Change happens so slowly that we often don't even realize it's happening. I know that all of this pain is me growing, me changing, me learning how to deal with things and with my emotions, me evolving into the person I was always meant to be. My journey is not over. This is still not easy. One year is just not sufficient to get me to where I need to be. I don't feel like I should enter the clubhouse yet. Perhaps I could sit like a gargoyle on the stoop, welcoming new arrivals, until my day comes.

So, why am I still not smoking? If it's all pain and suffering and misery, why not just go back to my old friend, the cigarette? Because the benefits I've enjoyed since quitting are innumerable.

#1: I've lost weight since I quit smoking and can now wear a size 4!

#2: I am no longer on high blood pressure medication.

#3: Instead of just moaning about my job, which is what I've done for a long time, I actually got the courage to do something about it.
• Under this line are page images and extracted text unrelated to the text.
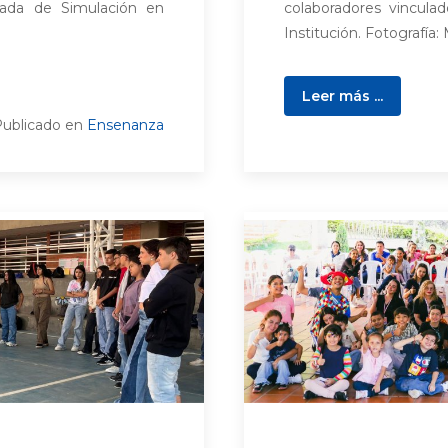
iada de Simulación en
colaboradores vinculad
Institución. Fotografía:
Leer más ...
ublicado en
Ensenanza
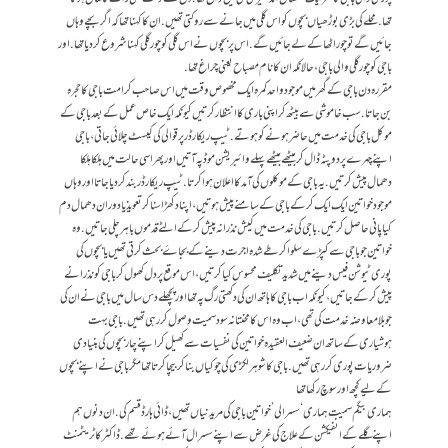
تھا. محلے کی بڑی بوڑھیاں بچوں کو اس گلی میں جانے سے روکتی تھیں. ان کا کہنا تھا کہ اگر بچے وہاں
جائیں گے تو چور اٹھا کے لے جائیں گے. اس پر بچوں نے اس گلی کو چور گلی کہنا شروع کر دیا تھا. اور
باجی کو چور گلی والی باجی،حالانکہ ان کا نام مصباح یعنی چراغ تھا.
مقررہ دن باجی کے گھر میں موجود واحد کمرہ ایک مخصوص وقت میں اس صاحب کرامت باجی کا حجرہ
بن جاتا. سب خاموشی سے بیٹھ کر اپنی باری کا انتظار کرتیں کیونکہ ایک خاص عمل کے بعد باجی کے
موکل باجی کی خدمت میں حاضر ہونے کو ہوتے. ٹیپ ریکارڈر پر قوالی کی کیسٹ چلائی جاتی، باجی
اپنے چہرے پر دوپٹہ ڈال کر بیٹھے بیٹھے پہلے وائبریشن موڈ پہ آتیں اور پھر اسی حالت میں ہلکا ہلکا
دھمال پیش کرتیں. یہ باجی کے موکلوں کی آمد کا اعلان ہوا کرتا. ٹیپ ریکارڈر بند کر دیا جاتا اور وہاں
موجود خواتین ایک ایک کر کے باجی کے سامنے پیش ہوتیں، اپنا دکھڑا سنا کر تعویذ یا دوران دھمال دم
کیا پانی حاصل کرتیں. باجی کی خدمت میں کیش نذرانہ پیش کر کے الٹے قدموں باہر چلی جاتیں. وہ
خواتین جو باجی سے کپڑے سلوا کر طے شدہ اجرت دینے کے بجاۓ بحث کرتی تھیں یا بچوں کی
پوری ٹیوشن فیس دینے میں شدید تکلیف محسوس کیا کر تیں، اس موقع پر دل کھول کر باجی کو نذرانے
پیش کر کے جاتیں، کیونکہ اب باجی کا ہاتھ ان کی دکھتی رگ پہ تھا اور پچھلے دس سال میں باجی نے ان کی
جو بلا معاوضہ خدمت کی تھی، اب وہ اس کا محنتانہ سود سمیت وصول کر رہی تھیں. باجی بہت
ہوشیاری کے ساتھ ان ضعیف العقیدہ خواتین کی نفسیات سے کھیل کر اپنے چار بچوں کی بنیادی
ضروریات پوری کر رہی تھیں. باجی کا شوہر لکڑی کی چوکیاں بنا کر بیچا کرتا تھا مگر باجی نے اپنے بچوں
کے لیے کچھ اور سوچ رکھا تھا
ہماری بیگم سمیت ہماری ‘سسرالی’ خواتین باجی کی مریدنیاں تھیں، ڈائی ہارڈ قسم کی. ان دنوں ہم
اپنے گلے کے انفیکشن کے علاج کی غرض سے اپنے سسرال آئے ہوئے تھے. ڈاکٹر کا ٹریٹمنٹ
I applied to graduate school, and started courses this fall. In two years, I'll be licensed for an entirely different kind of work. Also got the courage to apply for a scholarship, which I never thought I would win (as a smoker, I would have told myself, "No point in applying for it"). I won it, and it will pay for my whole graduate school education.

#4: Before I quit smoking, my hands were a source of shame to me because they were so dry and cracked and withered and yellow, even right after I'd applied lotion. Since quitting, my hands seem to be ultra-moisturized all of the time, even without lotion. My fingernails are pink and white, and I now feel like my hands are an asset rather than a detriment. I have received three compliments on my hands in recent months.
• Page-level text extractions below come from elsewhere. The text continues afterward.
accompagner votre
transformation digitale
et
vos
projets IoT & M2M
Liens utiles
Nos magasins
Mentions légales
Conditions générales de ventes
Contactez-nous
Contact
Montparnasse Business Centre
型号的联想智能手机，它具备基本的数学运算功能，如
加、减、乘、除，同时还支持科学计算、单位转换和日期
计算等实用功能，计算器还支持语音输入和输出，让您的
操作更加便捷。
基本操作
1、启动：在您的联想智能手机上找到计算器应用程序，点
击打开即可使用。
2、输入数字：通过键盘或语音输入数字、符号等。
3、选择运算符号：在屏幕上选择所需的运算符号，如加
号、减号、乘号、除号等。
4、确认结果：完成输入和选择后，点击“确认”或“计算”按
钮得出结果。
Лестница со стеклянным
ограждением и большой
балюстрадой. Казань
#5: I always worried that I would never be able to truly concentrate without cigarettes and/or nicotine gum. Because of this, I've been very nervous about going back to school. I had my first graduate school test last week, an Advanced Pathophysiology exam. Permit me to brag for a moment: out of 200 people in the class, only 3 people got a score of 100 -- and I was one of them! This has made my confidence soar, and proves that I don't need cigarettes or nicotine in order to be able to concentrate. In fact, now I'm wondering if my concentration isn't a lot better than it used to be when I was smoking.

#6: When I was smoking, I felt like my life was pretty much over. It wasn't like I was going to kill myself or anything, but I felt ready to die if something happened. At the ripe old age of 38, I felt that anything that was going to happen to me in life probably had already happened, and that there was nothing to look forward to. I felt tired, old, and washed-up. Looking back, that really seems like bizarre thinking. I am 39 now, and 39 is really comparatively young. I now feel like there are a lot of possibilities. There's no longer that sense of, "Nothing interesting is ever going to happen to me again," but that's truly how I felt when I was smoking.
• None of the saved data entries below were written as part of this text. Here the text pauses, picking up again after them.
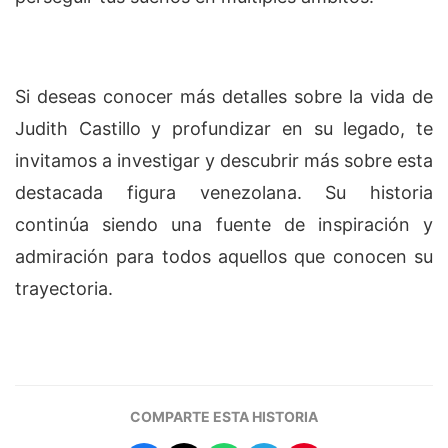
Si deseas conocer más detalles sobre la vida de
Judith Castillo y profundizar en su legado, te
invitamos a investigar y descubrir más sobre esta
destacada figura venezolana. Su historia
continúa siendo una fuente de inspiración y
admiración para todos aquellos que conocen su
trayectoria.
COMPARTE ESTA HISTORIA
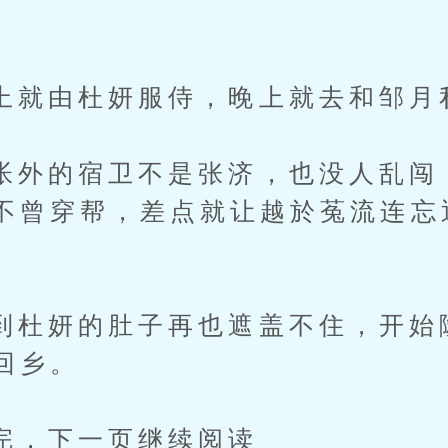
由杜妍服侍，晚上就去和邹月
的宿卫不是张济，也没人乱闯
不曾穿帮，差点就让越於菟流连忘
妍的肚子再也遮盖不住，开始
回乡。
下一页继续阅读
#7: I now want to travel. In fifteen years, I have not been on a real "vacation," i.e., a trip that wasn't a visit to a friend or family member's house. I always felt like, "Well, I won't be able to smoke on the plane, and then I might not be able to smoke in the hotel room, and it might be awkward to find places to smoke at the destination site," and then I just decided that it was a lot easier to stay home and forget about it. Now, I want to go places. I want to revisit some of the New England towns of my childhood: Concord, Salem, Gloucester. I want to go to Weston, Vermont, and see that little library again. I want to go to Ireland. I want to go out west. I want to go hiking. This represents a huge change from the old "slug" me.